Descrivere la pittura dell’artista statunitense Louis Fratino (1993, Annapolis, MD) mette nella condizione di rispolverare gli appunti, i saggi e i libri di storia dell’arte e di letteratura contemporanea. La mostra a lui dedicata al Centro per l’Arte Contemporanea Luigi Pecci, Satura, visitabile fino al 2 febbraio, dà una panoramica sulla produzione di questo giovane artista con una serie di opere tra pittura, scultura e stampe.
Stefano Collicelli Cagol, curatore della mostra, ha affermato che quella del Pecci è la prima mostra istituzionale dedicata all’artista in cui sono state sottolineate le influenze e i riferimenti provenienti dall’arte del Novecento non solo europea, ma, in particolare italiana. Fratino, i cui temi riguardano principalmente la poetica dello scarto, della quotidianità anonima e l’adozione di una prospettiva Queer, utilizza e rimaneggia questi stilemi per realizzare opere piene, ambivalenti, sature di colore e di volumi.
Il concetto di “satura” contiene in sé due livelli semantici diversi: quando si è pieni, in senso letterale di qualcosa, oppure in senso metaforico, manifestando l’insofferenza per una situazione, l’averne abbastanza che porta verso la necessità di un cambiamento. Il titolo della mostra, Satura, fa riferimento al piatto di primizie, o natura morta, che in latino era definito come “Satura Lanx” e che aveva dato il nome al genere della Satira, che caratterizzava componimenti dotati di stili e metriche diversi che si compenetrano tra loro, nella pungente ambiguità di significati e situazioni. La pittura di Fratino è satura in questo senso: attraverso la relazione di stili e forme diversi e discordanti, l’artista crea opere piene, strabordanti di riferimenti in cui la figura umana è solo in parte protagonista, in concomitanza con gli oggetti presenti sulla tela: lavandini, vasi di fiori, libri, piatti e piante.

────────────────────

COMPITI ED ESERCIZI |
1. Riporta senza modifiche il tratto del testo sulla mostra di Louis Fratino che va da "Stefano Collicelli Cagol, curatore" fino a "e di volumi.".
2. Trasforma in un elenco JSON di stringhe solo le righe registrate che vanno da quella che contiene "subtitle Summamuuttujat [61, 221, 1179, 265]" fino a quella che contiene "For every layout", entrambe comprese. Metti una stringa per riga e salta le righe vuote.

────────────────────

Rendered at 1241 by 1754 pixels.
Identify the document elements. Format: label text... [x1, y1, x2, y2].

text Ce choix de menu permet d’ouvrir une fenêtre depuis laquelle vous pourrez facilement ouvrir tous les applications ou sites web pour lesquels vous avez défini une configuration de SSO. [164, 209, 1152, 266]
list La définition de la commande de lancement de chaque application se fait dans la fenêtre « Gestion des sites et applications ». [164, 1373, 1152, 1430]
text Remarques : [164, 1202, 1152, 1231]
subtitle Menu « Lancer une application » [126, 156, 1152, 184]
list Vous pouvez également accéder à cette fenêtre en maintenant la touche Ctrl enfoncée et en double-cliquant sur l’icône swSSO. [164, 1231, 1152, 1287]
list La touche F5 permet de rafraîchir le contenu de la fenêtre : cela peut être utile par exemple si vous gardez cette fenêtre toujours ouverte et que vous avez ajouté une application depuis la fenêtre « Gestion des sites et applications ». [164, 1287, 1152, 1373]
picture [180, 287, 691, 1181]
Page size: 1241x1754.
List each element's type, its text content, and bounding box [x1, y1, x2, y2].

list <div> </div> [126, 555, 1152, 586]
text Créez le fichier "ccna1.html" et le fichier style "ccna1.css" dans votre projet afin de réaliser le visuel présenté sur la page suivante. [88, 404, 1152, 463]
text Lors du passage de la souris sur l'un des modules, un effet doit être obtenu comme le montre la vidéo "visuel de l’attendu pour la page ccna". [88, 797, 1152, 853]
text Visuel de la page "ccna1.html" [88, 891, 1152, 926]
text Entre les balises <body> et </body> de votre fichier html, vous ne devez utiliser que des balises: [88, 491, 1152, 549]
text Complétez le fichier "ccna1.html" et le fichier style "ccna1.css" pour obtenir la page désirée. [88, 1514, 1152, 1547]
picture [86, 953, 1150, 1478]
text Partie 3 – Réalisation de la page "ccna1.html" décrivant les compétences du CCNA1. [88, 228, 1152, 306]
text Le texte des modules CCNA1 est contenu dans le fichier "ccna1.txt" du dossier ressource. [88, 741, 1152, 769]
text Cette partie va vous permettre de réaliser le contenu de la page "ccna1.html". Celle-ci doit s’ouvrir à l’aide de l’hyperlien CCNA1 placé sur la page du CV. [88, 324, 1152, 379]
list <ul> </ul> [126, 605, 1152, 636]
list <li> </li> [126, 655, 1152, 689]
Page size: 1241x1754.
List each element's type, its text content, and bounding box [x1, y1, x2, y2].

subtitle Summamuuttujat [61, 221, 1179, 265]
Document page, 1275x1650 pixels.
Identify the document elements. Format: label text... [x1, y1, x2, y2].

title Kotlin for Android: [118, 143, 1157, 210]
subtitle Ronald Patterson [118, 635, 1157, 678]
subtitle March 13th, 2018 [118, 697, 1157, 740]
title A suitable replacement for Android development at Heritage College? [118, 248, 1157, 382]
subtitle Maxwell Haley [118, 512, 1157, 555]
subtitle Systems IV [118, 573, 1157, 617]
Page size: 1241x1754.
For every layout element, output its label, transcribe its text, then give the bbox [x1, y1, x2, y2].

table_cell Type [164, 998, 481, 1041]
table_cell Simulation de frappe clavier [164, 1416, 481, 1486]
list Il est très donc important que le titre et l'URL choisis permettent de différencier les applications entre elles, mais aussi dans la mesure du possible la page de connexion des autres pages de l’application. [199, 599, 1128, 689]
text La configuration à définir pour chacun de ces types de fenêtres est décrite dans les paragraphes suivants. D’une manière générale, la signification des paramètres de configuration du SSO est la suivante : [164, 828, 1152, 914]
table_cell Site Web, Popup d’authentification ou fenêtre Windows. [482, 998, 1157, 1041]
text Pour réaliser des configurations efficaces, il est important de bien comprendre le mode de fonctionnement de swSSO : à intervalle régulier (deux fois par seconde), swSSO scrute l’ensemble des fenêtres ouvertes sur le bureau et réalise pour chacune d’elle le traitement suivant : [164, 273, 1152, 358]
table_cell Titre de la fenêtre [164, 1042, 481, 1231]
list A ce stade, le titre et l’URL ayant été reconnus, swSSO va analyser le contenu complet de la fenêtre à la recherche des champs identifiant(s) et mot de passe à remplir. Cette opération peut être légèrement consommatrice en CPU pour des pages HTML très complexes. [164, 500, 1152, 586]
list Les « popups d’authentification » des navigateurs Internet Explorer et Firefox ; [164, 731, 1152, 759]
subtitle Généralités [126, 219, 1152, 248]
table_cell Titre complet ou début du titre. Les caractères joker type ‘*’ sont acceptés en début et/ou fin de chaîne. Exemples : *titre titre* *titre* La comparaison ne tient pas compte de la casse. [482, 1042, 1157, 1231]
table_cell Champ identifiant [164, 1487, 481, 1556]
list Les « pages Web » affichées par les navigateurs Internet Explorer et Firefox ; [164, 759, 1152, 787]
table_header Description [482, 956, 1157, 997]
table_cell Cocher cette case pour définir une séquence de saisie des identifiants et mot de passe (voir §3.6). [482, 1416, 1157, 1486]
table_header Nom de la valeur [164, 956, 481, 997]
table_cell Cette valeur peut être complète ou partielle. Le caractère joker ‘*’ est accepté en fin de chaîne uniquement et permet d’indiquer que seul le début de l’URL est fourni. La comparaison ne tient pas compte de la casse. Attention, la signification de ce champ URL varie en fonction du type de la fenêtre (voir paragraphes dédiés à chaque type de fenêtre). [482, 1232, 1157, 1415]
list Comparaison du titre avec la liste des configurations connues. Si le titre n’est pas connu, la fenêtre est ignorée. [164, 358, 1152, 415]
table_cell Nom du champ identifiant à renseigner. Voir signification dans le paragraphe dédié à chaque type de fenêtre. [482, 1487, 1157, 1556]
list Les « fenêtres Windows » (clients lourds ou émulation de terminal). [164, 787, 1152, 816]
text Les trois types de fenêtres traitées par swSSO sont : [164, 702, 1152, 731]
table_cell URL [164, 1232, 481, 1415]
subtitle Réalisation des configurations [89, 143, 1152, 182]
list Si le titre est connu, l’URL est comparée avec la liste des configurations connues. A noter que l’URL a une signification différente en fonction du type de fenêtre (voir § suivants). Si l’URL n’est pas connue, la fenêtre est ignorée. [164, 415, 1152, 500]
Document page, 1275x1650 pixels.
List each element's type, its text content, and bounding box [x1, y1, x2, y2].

────────────────────

RISPOSTE AI COMPITI |
1.
Stefano Collicelli Cagol, curatore della mostra, ha affermato che quella del Pecci è la prima mostra istituzionale dedicata all’artista in cui sono state sottolineate le influenze e i riferimenti provenienti dall’arte del Novecento non solo europea, ma, in particolare italiana. Fratino, i cui temi riguardano principalmente la poetica dello scarto, della quotidianità anonima e l’adozione di una prospettiva Queer, utilizza e rimaneggia questi stilemi per realizzare opere piene, ambivalenti, sature di colore e di volumi.

2.
[
  "subtitle Summamuuttujat [61, 221, 1179, 265]",
  "Document page, 1275x1650 pixels.",
  "Identify the document elements. Format: label text... [x1, y1, x2, y2].",
  "title Kotlin for Android: [118, 143, 1157, 210]",
  "subtitle Ronald Patterson [118, 635, 1157, 678]",
  "subtitle March 13th, 2018 [118, 697, 1157, 740]",
  "title A suitable replacement for Android development at Heritage College? [118, 248, 1157, 382]",
  "subtitle Maxwell Haley [118, 512, 1157, 555]",
  "subtitle Systems IV [118, 573, 1157, 617]",
  "Page size: 1241x1754.",
  "For every layout element, output its label, transcribe its text, then give the bbox [x1, y1, x2, y2]."
]